**What this task involves**.
The word "SecondaryDnsAclApi" turns up on some lines of this data; say how many, and give no other text.

**Information**.
"""
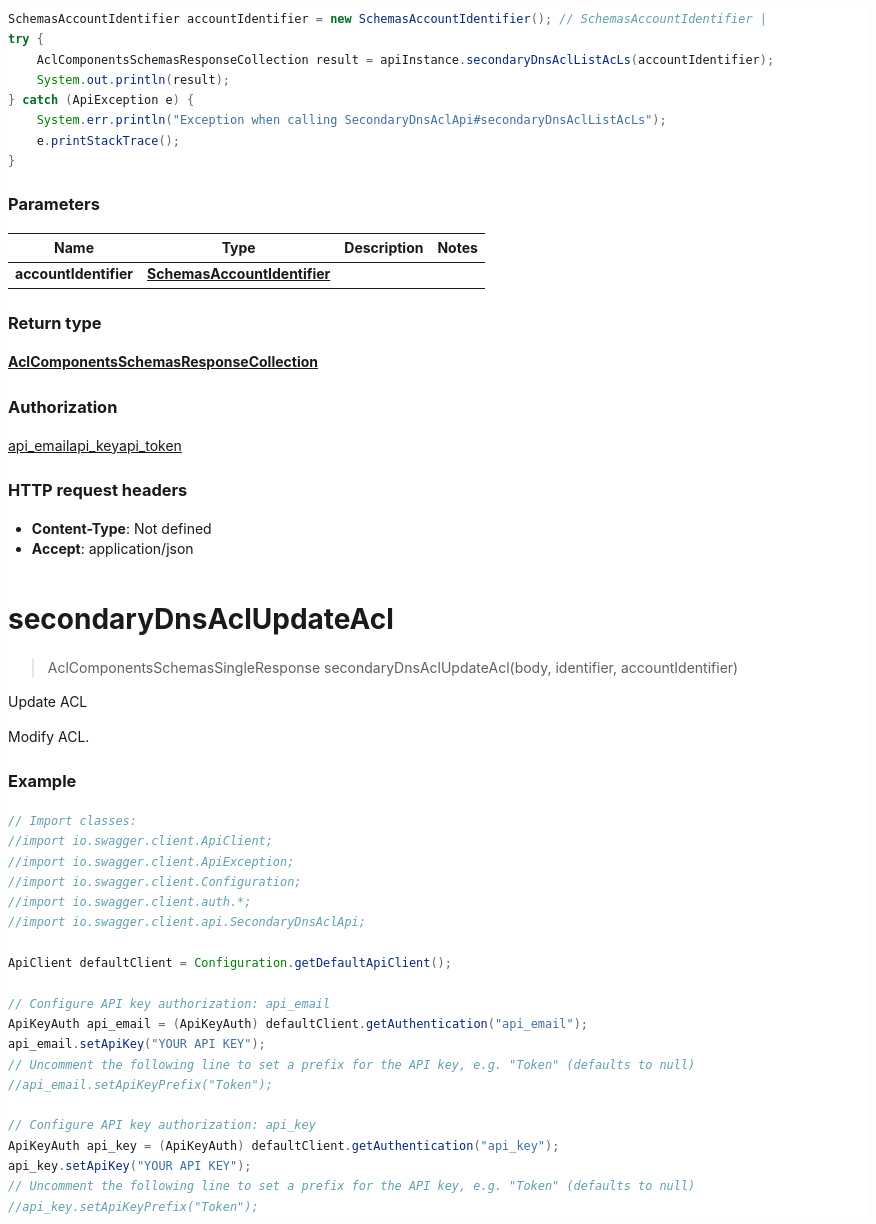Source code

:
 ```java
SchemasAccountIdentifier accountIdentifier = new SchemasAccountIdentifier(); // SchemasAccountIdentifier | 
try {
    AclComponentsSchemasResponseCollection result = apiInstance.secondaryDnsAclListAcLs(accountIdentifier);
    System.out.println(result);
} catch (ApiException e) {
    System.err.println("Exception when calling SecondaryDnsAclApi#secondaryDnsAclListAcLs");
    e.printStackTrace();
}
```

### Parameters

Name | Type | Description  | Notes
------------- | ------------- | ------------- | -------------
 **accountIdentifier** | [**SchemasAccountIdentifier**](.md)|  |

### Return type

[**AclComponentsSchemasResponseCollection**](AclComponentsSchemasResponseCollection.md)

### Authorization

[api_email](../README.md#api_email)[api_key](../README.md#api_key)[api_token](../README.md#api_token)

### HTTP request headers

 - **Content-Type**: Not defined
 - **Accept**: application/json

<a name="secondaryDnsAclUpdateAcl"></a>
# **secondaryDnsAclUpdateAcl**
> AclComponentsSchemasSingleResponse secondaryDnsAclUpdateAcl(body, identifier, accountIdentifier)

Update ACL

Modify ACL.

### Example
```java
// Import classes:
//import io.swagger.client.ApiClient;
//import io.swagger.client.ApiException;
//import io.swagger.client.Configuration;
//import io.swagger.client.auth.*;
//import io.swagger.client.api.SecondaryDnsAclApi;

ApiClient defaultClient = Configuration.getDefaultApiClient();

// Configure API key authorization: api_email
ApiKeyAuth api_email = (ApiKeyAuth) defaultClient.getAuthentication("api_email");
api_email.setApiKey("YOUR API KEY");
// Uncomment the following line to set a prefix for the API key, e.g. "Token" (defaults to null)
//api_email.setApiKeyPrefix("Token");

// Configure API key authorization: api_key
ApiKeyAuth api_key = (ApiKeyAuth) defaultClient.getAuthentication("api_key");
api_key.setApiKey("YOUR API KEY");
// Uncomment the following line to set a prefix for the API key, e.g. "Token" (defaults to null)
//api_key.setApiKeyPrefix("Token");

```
"""
**Answer to the exercise**.
2